As the Commonwealth Government priority hydrogen hub in NSW, to date, Port of Newcastle has signed 15 Memoranda of Understanding (MOU) agreements to support the development, storage and export pathway enablement of a clean energy economy at Port of Newcastle.
“These formal MOU agreements are also strengthened by the backing of 15 other critical organizations for the Clean Energy Precinct project via Letter of Support or a Letter of Intent for future collaboration,” Port CEO Craig Carmody said.
“Collectively, these relationships represent key industry support across clean energy production, mobility, export and bunkering, energy generation, transport, infrastructure, offtake, agri culture, education, innovation, research and development.
“This kind of collaboration allows for connections to be forged from the outset between the State’s renewable energy projects, clean energy production projects and the Port’s biggest assets, its deepwater channel and existing global partnerships,” he said.
Memoranda of Understanding agreements have been formalized with: coNEXA, EnergyCo, Energy Estate, Eurus Energy, Fortescue Future Industries, Hunter Hydrogen Network, KEPCO (Korea), Lake Macquarie City Council, Lumea (Transgrid), Mitsubishi Heavy Industries (Japan), MOL Group (Japan), Orica, Origin, Platform Zero (Rotterdam) and University of Newcastle.
Among those to also pledge their support formally for the Port’s Clean Energy Precinct plans are: AGL, Ampcontrol, Aurizon, bp Australia, Business Hunter, Hunter iF, Hyundai Australia, Infrabuild , Jemena, Keolis Downer, Linde Engineering, NewH2, Newcastle City Council, Snowy Hydro and Westrac.
Project Lead and the Port’s Chief Commercial Officer, Simon Byrnes, said the Clean Energy Precinct MOUs spanned collaboration on the development of inland and offshore wind projects, electricity transmission and water supply, clean energy production, clean energy storage, distribution and export facilities, export and bunkering, skills and training pathways, advanced manufacturing and innovation hubs.
“By collaborating with all levels of government, with industry partners and education providers, we are working to deliver a shared ambition to accelerate innovation, foster technological advancement, generating jobs and educational pathways for this new industry at scale,” Byrnes said.
“Our vision is a thriving Hunter community which is viewed as the best place to work in the clean energy industry, both in Australia and across the world.
“Port of Newcastle is working to create connections between infrastructure, markets and people. The port has secured letters of intent from each of the entities that have the potential to be significant clean energy offtakers in the Hunter Region, and we are also working with existing export customers in key markets across Asia, such as Japan and Korea, to understand their needs and potential opportunities.

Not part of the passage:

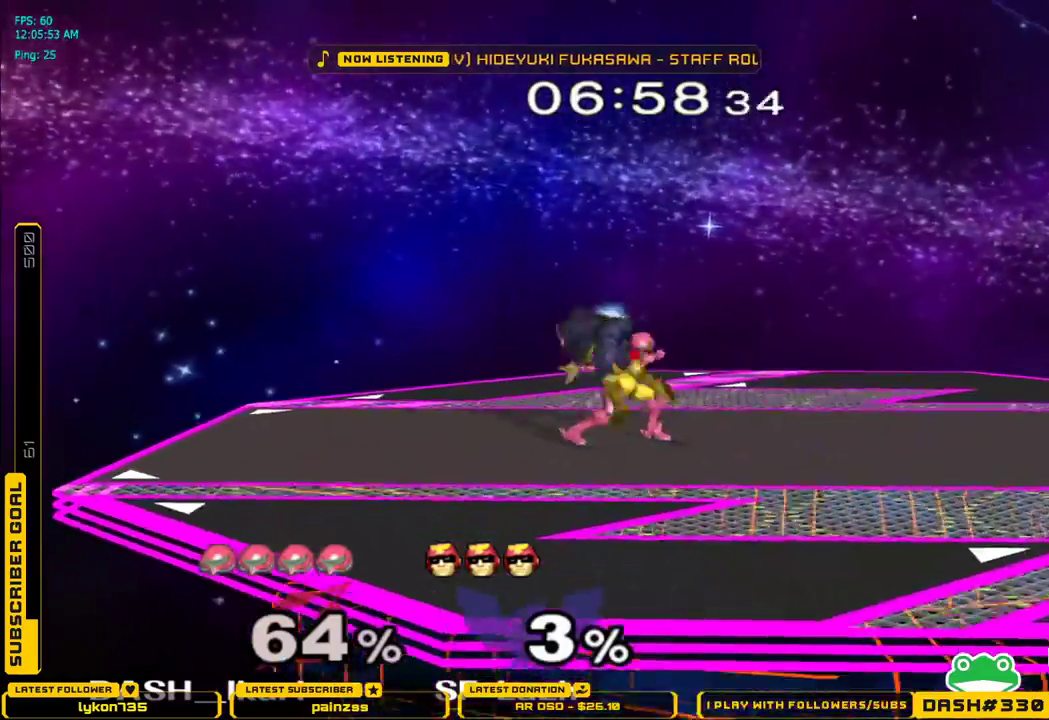
{"buttons": [], "left_stick": "center", "right_stick": "center", "events": [[150, "left_stick", "center"]]}
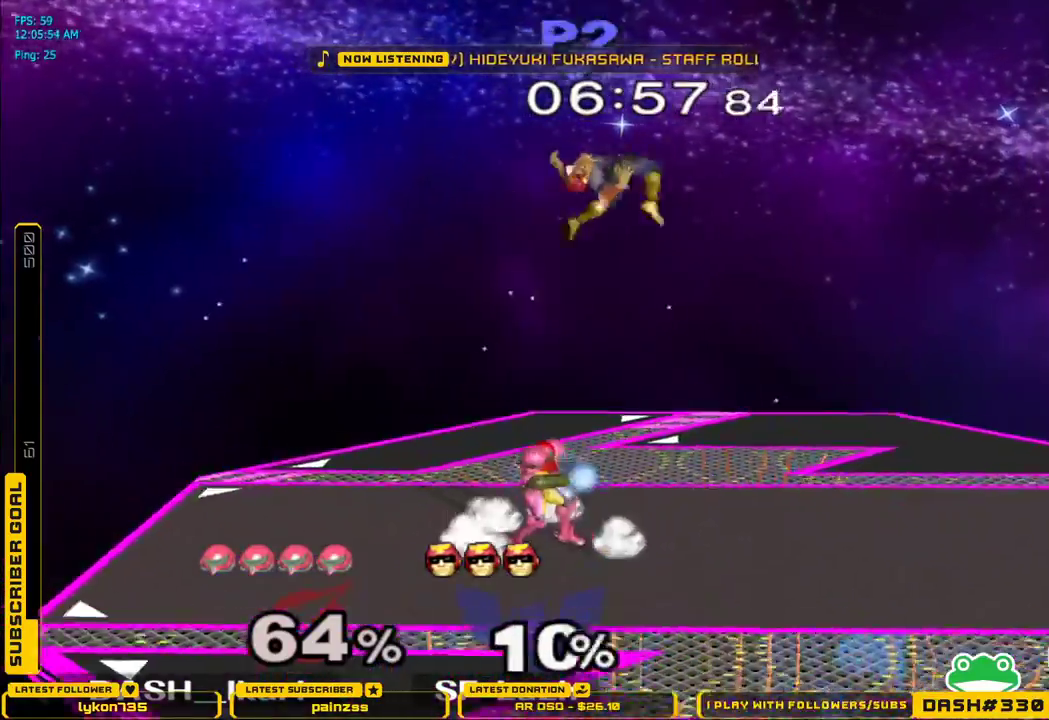
{"buttons": ["A", "X"], "left_stick": "center", "right_stick": "center", "events": [[250, "left_stick", "right"], [317, "X", "down"], [367, "left_stick", "center"], [467, "A", "down"]]}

“Our existing supply chain is one of the most efficient in the world and we are seeking to leverage that expertise to generate economies of scale and scope,” he said.
The port released Stage 1 renders of its Clean Energy Precinct vision in May.
“Port of Newcastle has a long history in energy export and is diversifying further to drive the clean energy trade flows of the future. We are harnessing the Hunter region’s capability and critical energy assets to deliver Australia’s decarbonization objectives whilst creating new, and additional trade opportunities, jobs and economic growth for clean energy export at scale in Australia and locally,” Port CEO Craig Carmody said.
“There is a long way to go to make this project a reality, but we are committed to diversifying to support jobs growth and economic security for generations of locals and port workers to come. We look forward to working closely with industry and the community to bring a clean energy economy to life in sustainable and safe way that secures the prosperity of Newcastle and the Region for decades to come,” he said.